Many who watched the Stars vs. Canucks game last sunday were impressed by the play of 20-year-old Victoria rookie Jamie Benn.
“Benn, who grew up playing hockey and baseball on the Saanich Peninsula,” wrote Cleve Dheensaw, “was just a fifth-round draft selection taken 129th overall in 2007 out of the Victoria Grizzlies of the B.C. Hockey League. Now only 20 years old and not far removed from the Junior ‘B’ Peninsula Panthers, his ascension has been as meteoric as it has been surprising.
In a Canadian junior hockey system simply not designed for the burgeoning number of undrafted or lower-rounds late bloomers now signing pro contracts, Benn went from five-foot-seven in Junior ‘B’ with the Panthers to his current six-foot-two.
“My dad told me to keep working hard and don’t let anyone tell you that you can’t do it,” Benn said recently.
“I wasn’t the tallest guy back in the day. But I kept going with it and it paid off.”
When Dallas Stars rookie Jamie Benn of Victoria scored his dramatic first NHL goal Sunday night at GM Place, with one minute and 33 seconds remaining in regulation to tie the Vancouver Canucks 3-3, mother Heather Benn admitted the family contingent in the stands “forgot where we were.”
After jumping, clapping and hollering, the Benn supporters sat down to find the rest of the building silent and those around them staring.

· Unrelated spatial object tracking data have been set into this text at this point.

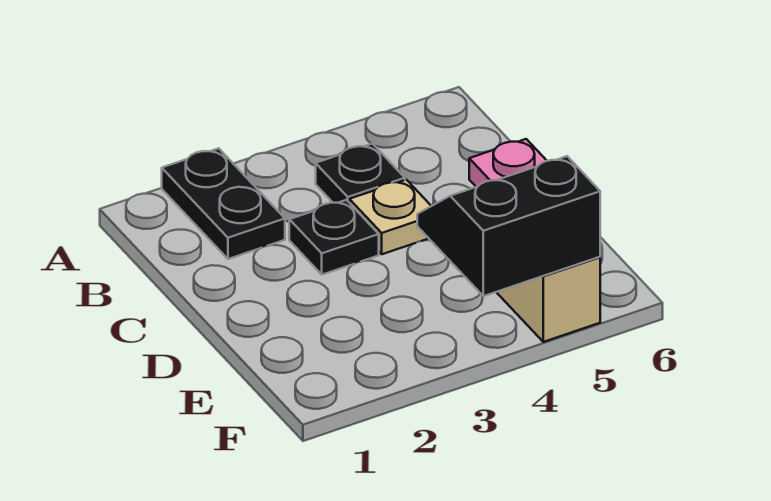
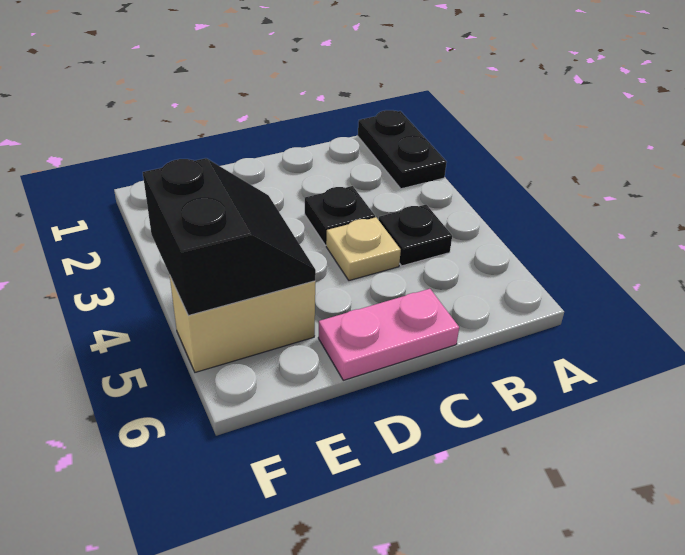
black plate A2:B2 level 1 -> black plate A1:A2 level 1

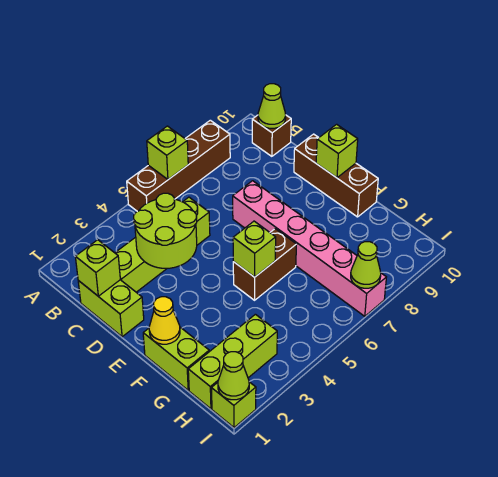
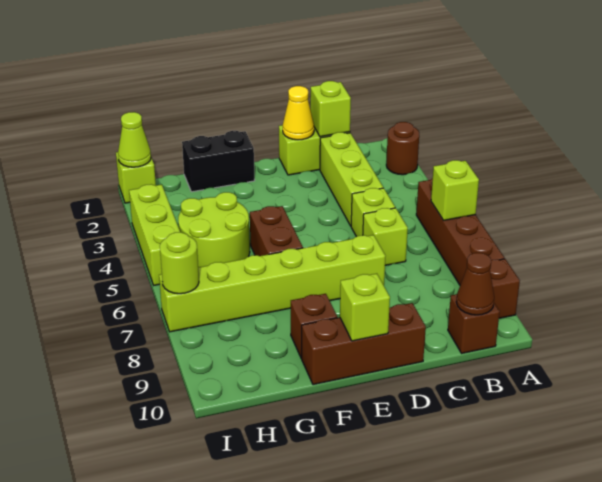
none -> brown round brick A2 level 1
none -> brown brick A9 level 1
lime cone B10 level 2 -> brown cone B10 level 2
lime round brick C3:D4 level 2 -> lime round brick G4:H5 level 1
pink brick D7:I7 level 1 -> lime brick D7:I7 level 1
lime brick F1:G1 level 1 -> black brick F1:G1 level 1
yellow cone F1 level 2 -> yellow cone D1 level 2
lime brick F5 level 2 -> lime brick C6 level 1
none -> brown brick F9 level 1
lime brick H1:H3 level 1 -> lime brick I3:I5 level 1
lime cone I7 level 2 -> lime round brick I7 level 2

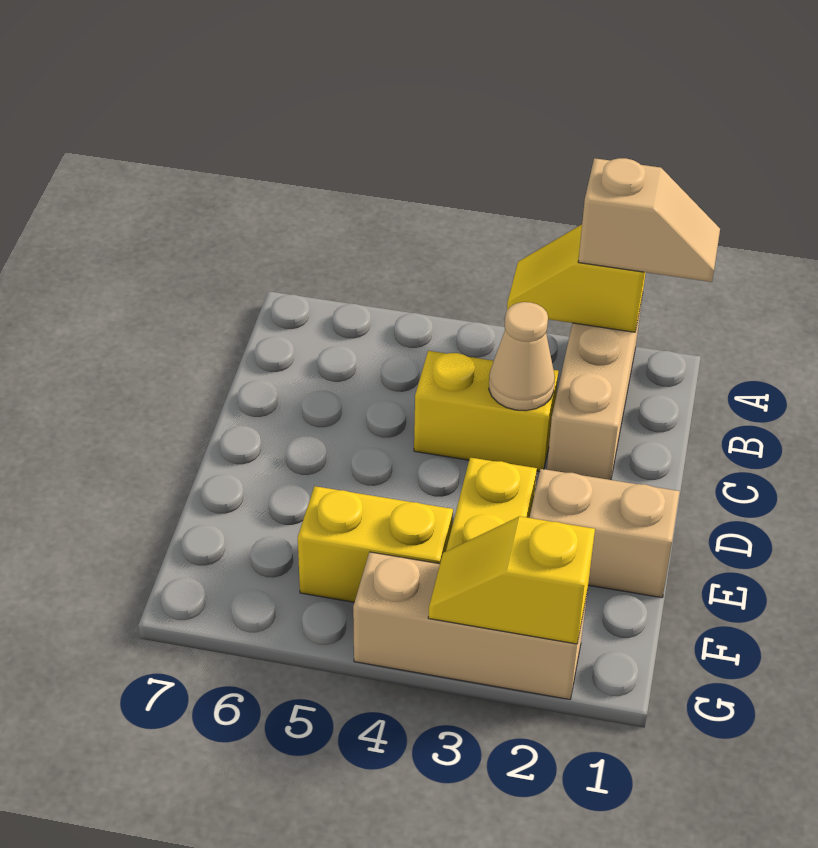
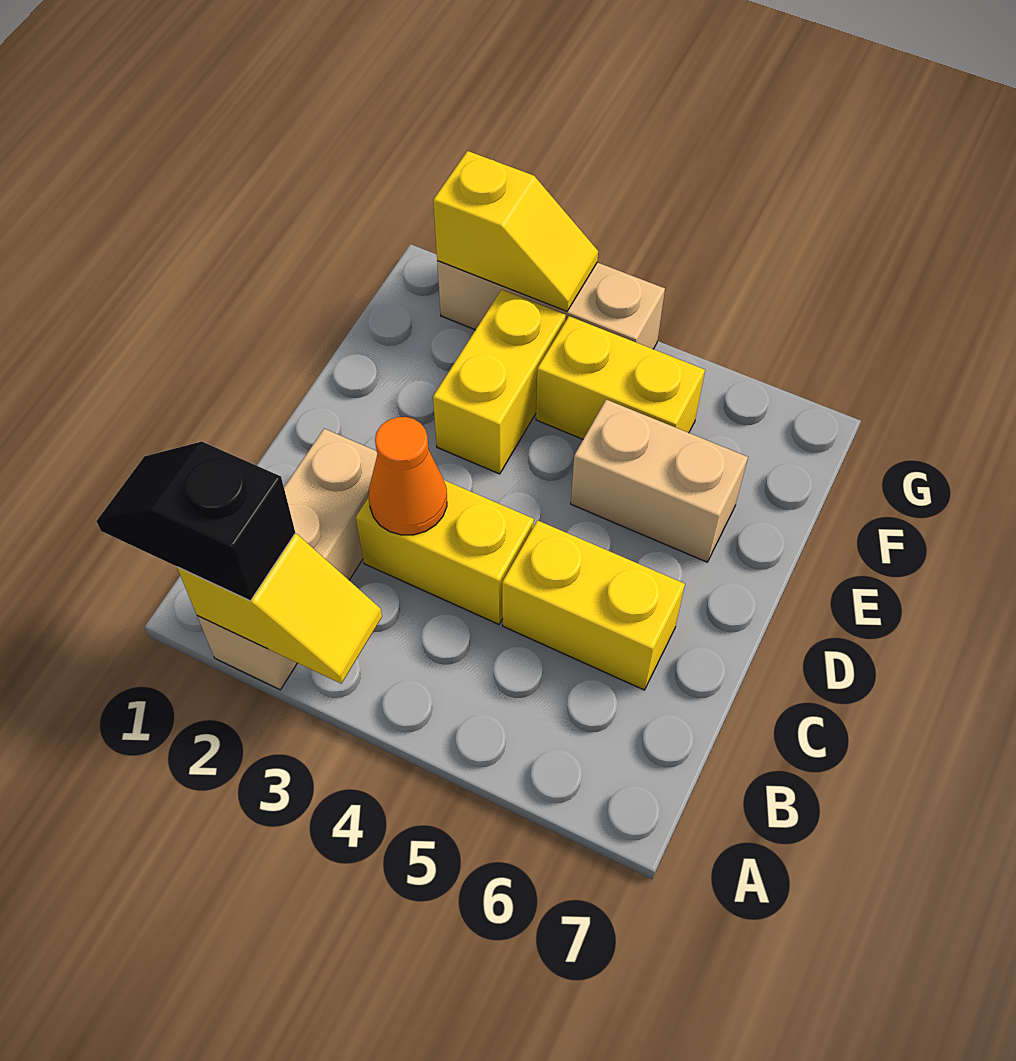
tan slope A1:A2 level 3 top 2 -> black slope A1:A2 level 3 top 2
tan cone C3 level 2 -> orange cone C3 level 2
none -> yellow brick C5:C6 level 1
tan brick E1:E2 level 1 -> tan brick E5:E6 level 1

“But we could hear and see patches of Jamie’s supporters — old high school buddies [from Stelly’s Secondary] — in other sections of the arena,” beamed Heather Benn.

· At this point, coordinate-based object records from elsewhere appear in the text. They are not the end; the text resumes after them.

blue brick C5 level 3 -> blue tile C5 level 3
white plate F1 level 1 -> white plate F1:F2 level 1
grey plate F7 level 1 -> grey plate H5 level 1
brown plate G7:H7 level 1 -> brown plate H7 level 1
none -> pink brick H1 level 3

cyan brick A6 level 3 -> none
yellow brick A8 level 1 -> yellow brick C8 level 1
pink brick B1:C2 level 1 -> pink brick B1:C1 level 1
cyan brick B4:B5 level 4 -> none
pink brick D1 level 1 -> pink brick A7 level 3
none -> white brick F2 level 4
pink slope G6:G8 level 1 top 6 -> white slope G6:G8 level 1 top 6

About the only time Island hockey fans turn against the Canucks is when one of their own comes into GM Place. That’s when the enemy becomes the home side.
“We were talking before the game about how incredible it would be if Jamie could score his first NHL goal in his home province in front of his family and friends,” said Heather Benn.
“He was coming close and you could see it building. And when it happened, it was simply unbelievable.”
Some of Benn’s nearly 100 family and friends from the Island pressed up to the glass during warm-ups holding signs welcoming the Stars’ prize rookie discovery to his home province.
The six-foot-two left-winger, who has a goal and two assists in his first four NHL games, couldn’t help but notice.
“During the warm-up, they were banging on the end glass,” Benn told reporters, after the game won 4-3 by the Canucks in a shoot-out.
“I tried not to look up so I wouldn’t start laughing but it’s great that I have the support like that. It means a lot. I had a lot of friends and family here so it was a good time to get the goal, too. It meant a lot to me. It took me four games to get it but hopefully I’ll start rolling from here.”
Many of those buddies were the ones Benn played street hockey with in no-holds-barred games that would last deep into the evenings on a Central Saanich neighbour’s tennis court.
It may be in the genes. Dad Randy Benn of Victoria was an outstanding softball player who represented Canada, winning gold medals at the 1976 world championships in New Zealand and 1979 Pan American Games in Puerto Rico. Jamie’s older brother and blueliner Jordie Benn is also a pro hockey player in the Stars system with the Allen, Texas, Americans of the Central League after skating his rookie campaign last season with the Victoria Salmon Kings of the ECHL under AHL contract with the Manitoba Moose.
“Jamie has always had natural ability in any sport he tried,” said Heather Benn. “But he’s never had any big jumps. It’s always been step by step.”
Only after proving himself with the Junior ‘A’ Grizzlies did get Benn get an offer from the Kelowna Rockets of the major-junior WHL, which led to 2009 world junior gold with Canada and now the NHL.
“Those progressive steps were why we thought a year in the AHL would be good for Jamie and better in the long term,” noted mom Heather.
“But, of course, Jamie wanted to make it right from the start.”
So far, that’s exactly what he’s doing.